Contour annotation records:
========================
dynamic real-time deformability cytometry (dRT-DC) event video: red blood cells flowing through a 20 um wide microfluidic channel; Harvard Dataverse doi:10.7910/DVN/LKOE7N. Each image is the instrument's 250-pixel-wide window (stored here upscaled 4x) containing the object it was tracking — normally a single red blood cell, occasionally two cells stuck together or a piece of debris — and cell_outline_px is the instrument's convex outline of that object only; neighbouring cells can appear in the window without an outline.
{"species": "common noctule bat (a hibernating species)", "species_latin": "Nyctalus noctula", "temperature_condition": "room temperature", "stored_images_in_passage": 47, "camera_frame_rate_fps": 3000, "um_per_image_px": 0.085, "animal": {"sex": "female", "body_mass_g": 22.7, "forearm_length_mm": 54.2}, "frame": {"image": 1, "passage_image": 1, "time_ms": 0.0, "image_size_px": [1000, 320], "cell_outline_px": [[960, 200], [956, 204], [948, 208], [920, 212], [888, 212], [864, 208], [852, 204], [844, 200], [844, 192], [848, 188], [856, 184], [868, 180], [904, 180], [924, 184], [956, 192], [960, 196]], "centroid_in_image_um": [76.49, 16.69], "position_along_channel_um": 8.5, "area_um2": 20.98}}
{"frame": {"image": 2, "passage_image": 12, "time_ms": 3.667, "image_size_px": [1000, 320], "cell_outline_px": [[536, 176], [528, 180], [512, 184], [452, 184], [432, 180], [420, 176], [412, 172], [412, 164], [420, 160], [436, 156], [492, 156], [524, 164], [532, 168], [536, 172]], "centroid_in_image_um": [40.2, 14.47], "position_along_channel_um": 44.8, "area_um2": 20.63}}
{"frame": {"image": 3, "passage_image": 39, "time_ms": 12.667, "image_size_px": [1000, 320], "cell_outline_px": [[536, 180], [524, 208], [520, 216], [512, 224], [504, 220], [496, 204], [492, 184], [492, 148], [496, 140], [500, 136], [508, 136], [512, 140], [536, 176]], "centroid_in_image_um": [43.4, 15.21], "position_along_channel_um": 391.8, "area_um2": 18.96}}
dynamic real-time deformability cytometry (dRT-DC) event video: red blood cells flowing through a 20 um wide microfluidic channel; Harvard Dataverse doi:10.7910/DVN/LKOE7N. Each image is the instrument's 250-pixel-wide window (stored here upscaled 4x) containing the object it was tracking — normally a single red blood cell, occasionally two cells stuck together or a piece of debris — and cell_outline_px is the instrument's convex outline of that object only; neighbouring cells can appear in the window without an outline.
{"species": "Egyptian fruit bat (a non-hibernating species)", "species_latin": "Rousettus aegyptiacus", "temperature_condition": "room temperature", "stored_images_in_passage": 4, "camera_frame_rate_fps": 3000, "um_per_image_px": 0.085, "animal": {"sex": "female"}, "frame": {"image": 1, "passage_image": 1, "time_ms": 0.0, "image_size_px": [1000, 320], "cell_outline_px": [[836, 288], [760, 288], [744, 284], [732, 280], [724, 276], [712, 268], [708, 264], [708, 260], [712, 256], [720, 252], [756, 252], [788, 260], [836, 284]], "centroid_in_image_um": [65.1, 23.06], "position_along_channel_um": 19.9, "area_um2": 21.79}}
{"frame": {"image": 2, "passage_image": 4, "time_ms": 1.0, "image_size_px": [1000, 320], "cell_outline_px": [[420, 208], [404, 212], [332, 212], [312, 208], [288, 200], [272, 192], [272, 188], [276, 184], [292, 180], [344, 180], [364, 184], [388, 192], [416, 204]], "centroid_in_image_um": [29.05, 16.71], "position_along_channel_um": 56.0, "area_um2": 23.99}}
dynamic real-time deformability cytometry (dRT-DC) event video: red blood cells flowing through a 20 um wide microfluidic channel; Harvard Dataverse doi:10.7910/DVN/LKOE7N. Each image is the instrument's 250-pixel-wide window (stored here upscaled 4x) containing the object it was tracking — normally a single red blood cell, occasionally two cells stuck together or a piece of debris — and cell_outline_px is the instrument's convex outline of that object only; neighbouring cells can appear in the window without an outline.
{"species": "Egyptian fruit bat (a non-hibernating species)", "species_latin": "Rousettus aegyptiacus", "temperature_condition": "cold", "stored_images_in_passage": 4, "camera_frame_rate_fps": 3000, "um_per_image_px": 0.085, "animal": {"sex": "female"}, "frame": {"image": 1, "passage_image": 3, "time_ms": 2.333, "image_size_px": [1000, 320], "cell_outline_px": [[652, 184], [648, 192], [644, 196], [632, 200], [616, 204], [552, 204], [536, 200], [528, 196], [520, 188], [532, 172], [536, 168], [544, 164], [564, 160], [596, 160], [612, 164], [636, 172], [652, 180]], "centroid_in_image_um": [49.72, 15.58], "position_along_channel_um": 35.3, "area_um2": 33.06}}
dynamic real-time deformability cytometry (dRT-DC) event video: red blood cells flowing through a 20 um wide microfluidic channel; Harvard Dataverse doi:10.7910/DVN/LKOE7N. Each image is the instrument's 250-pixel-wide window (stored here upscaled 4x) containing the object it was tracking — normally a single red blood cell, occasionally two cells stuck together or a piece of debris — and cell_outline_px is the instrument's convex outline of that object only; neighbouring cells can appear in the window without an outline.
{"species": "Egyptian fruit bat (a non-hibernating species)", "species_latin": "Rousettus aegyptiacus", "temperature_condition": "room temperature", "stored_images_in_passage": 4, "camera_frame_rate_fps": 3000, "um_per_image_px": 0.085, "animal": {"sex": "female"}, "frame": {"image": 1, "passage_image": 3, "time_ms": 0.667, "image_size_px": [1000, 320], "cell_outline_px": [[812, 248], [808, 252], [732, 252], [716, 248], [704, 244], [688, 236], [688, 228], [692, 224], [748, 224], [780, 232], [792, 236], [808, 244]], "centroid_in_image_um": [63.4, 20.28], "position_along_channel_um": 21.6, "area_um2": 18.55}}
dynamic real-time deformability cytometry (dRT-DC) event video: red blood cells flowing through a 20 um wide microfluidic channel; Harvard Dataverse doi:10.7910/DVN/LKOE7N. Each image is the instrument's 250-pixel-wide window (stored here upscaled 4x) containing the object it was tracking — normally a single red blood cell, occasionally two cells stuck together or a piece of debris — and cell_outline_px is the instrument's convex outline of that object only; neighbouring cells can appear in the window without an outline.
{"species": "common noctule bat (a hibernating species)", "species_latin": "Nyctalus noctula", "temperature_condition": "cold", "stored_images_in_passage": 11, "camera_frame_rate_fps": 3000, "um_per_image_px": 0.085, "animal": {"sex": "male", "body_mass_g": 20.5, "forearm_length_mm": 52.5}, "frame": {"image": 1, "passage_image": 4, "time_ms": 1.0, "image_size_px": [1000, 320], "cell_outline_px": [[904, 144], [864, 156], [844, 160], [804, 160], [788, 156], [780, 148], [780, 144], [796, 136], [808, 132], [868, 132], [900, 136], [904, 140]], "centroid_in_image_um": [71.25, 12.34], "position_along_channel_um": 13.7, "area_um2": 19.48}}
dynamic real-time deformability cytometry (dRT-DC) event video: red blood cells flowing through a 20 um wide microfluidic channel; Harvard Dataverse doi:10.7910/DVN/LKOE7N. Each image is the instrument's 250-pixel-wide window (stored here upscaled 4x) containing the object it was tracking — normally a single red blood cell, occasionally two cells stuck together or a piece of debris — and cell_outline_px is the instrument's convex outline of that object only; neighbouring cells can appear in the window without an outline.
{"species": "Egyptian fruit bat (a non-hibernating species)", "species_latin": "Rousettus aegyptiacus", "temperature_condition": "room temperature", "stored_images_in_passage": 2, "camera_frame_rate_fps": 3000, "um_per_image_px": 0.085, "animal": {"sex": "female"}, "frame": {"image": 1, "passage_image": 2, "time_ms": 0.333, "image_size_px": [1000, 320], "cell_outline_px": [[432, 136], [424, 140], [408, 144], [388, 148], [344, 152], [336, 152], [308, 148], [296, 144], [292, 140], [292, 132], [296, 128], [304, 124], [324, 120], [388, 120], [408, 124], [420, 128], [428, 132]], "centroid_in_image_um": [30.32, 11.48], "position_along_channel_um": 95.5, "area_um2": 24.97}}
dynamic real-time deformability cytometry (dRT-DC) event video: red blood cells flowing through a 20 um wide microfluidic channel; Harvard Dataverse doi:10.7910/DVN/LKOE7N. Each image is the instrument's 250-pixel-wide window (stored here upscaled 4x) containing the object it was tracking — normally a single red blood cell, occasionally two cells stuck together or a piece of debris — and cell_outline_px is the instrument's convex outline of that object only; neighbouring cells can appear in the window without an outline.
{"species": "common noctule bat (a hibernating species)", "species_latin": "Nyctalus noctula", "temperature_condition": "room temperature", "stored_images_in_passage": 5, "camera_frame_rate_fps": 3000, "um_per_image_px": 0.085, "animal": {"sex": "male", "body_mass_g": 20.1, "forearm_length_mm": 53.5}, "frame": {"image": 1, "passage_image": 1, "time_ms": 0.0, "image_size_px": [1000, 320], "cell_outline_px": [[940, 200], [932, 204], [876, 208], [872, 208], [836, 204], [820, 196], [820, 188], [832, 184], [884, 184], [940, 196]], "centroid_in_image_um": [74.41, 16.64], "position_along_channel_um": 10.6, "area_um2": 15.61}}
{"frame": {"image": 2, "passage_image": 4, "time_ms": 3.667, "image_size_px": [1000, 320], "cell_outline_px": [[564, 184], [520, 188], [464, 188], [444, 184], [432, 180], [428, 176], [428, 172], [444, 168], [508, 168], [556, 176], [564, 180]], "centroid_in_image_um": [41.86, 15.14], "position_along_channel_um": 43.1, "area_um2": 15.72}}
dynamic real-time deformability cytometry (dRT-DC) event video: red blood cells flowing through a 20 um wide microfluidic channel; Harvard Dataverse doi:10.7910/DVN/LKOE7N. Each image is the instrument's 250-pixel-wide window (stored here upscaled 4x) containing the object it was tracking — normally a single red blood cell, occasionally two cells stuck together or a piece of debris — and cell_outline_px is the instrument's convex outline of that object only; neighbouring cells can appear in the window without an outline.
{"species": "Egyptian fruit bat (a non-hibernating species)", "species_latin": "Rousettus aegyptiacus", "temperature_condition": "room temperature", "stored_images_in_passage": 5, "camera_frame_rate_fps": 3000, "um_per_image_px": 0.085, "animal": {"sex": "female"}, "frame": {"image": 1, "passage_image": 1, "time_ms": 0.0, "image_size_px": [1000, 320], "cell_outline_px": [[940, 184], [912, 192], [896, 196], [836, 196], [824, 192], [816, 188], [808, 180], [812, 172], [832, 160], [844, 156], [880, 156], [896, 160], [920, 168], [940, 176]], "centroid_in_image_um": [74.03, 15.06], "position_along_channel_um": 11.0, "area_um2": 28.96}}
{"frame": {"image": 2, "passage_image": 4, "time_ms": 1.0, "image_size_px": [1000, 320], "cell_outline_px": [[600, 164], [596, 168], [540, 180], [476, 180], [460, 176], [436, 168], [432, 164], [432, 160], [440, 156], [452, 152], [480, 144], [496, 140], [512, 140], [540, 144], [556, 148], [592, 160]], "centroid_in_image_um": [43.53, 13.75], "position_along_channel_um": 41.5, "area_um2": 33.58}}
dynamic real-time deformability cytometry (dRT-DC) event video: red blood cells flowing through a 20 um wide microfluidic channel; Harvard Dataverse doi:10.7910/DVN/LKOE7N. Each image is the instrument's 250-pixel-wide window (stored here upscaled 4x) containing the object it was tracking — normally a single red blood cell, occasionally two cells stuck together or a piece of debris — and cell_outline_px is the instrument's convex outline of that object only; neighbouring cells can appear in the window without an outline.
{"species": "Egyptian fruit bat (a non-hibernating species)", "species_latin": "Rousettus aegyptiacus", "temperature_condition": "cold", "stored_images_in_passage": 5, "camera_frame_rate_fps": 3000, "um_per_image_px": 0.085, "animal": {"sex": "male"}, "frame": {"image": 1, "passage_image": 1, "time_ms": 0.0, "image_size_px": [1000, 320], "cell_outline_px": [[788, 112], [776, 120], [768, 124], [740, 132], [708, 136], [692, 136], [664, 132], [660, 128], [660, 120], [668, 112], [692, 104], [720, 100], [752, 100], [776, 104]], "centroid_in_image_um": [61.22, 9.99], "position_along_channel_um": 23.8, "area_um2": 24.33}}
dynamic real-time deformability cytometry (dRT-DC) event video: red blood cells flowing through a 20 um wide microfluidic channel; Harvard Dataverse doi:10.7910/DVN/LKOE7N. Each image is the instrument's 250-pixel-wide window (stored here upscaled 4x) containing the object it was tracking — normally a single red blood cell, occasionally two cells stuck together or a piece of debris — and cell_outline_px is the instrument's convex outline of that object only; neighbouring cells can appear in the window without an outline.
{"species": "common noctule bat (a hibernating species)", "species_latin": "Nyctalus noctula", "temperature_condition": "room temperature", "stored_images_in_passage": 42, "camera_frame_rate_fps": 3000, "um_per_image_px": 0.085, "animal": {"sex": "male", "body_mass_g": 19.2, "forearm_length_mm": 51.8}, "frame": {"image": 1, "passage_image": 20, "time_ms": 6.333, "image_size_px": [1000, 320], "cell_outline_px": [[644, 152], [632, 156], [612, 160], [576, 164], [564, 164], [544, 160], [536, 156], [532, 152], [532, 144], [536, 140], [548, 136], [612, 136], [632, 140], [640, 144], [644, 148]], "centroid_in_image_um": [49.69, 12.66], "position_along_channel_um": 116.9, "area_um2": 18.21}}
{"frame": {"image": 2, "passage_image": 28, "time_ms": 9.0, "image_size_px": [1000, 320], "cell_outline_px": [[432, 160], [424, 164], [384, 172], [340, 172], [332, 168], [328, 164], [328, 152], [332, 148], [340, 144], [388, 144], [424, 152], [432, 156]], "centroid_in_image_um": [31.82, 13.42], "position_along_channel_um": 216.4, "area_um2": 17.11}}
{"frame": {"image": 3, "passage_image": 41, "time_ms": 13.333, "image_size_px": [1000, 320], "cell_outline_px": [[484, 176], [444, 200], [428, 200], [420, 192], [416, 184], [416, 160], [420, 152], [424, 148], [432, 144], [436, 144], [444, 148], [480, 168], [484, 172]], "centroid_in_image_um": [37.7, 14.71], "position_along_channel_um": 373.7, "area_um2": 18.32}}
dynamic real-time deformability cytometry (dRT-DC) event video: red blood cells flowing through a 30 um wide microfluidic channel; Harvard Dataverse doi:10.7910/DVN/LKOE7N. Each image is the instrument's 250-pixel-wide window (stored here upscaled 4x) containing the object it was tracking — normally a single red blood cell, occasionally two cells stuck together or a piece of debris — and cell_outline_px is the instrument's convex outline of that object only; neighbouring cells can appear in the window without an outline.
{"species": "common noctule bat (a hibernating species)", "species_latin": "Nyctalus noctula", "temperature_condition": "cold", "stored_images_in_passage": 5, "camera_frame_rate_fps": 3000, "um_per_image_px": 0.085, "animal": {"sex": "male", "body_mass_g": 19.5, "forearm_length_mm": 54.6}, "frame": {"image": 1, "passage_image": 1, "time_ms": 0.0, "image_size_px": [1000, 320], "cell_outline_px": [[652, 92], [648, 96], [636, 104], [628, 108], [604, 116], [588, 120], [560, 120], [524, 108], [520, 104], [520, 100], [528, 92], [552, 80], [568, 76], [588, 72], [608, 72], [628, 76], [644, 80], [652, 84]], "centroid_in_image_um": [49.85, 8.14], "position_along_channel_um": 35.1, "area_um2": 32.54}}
========================
- **WHAT YOU HAVE TO DO**: Everything from the line containing "through a 30" to the last line of the entries above should be quoted exactly, and only that.

- **RESULT OF THIS TASK**:
dynamic real-time deformability cytometry (dRT-DC) event video: red blood cells flowing through a 30 um wide microfluidic channel; Harvard Dataverse doi:10.7910/DVN/LKOE7N. Each image is the instrument's 250-pixel-wide window (stored here upscaled 4x) containing the object it was tracking — normally a single red blood cell, occasionally two cells stuck together or a piece of debris — and cell_outline_px is the instrument's convex outline of that object only; neighbouring cells can appear in the window without an outline.
{"species": "common noctule bat (a hibernating species)", "species_latin": "Nyctalus noctula", "temperature_condition": "cold", "stored_images_in_passage": 5, "camera_frame_rate_fps": 3000, "um_per_image_px": 0.085, "animal": {"sex": "male", "body_mass_g": 19.5, "forearm_length_mm": 54.6}, "frame": {"image": 1, "passage_image": 1, "time_ms": 0.0, "image_size_px": [1000, 320], "cell_outline_px": [[652, 92], [648, 96], [636, 104], [628, 108], [604, 116], [588, 120], [560, 120], [524, 108], [520, 104], [520, 100], [528, 92], [552, 80], [568, 76], [588, 72], [608, 72], [628, 76], [644, 80], [652, 84]], "centroid_in_image_um": [49.85, 8.14], "position_along_channel_um": 35.1, "area_um2": 32.54}}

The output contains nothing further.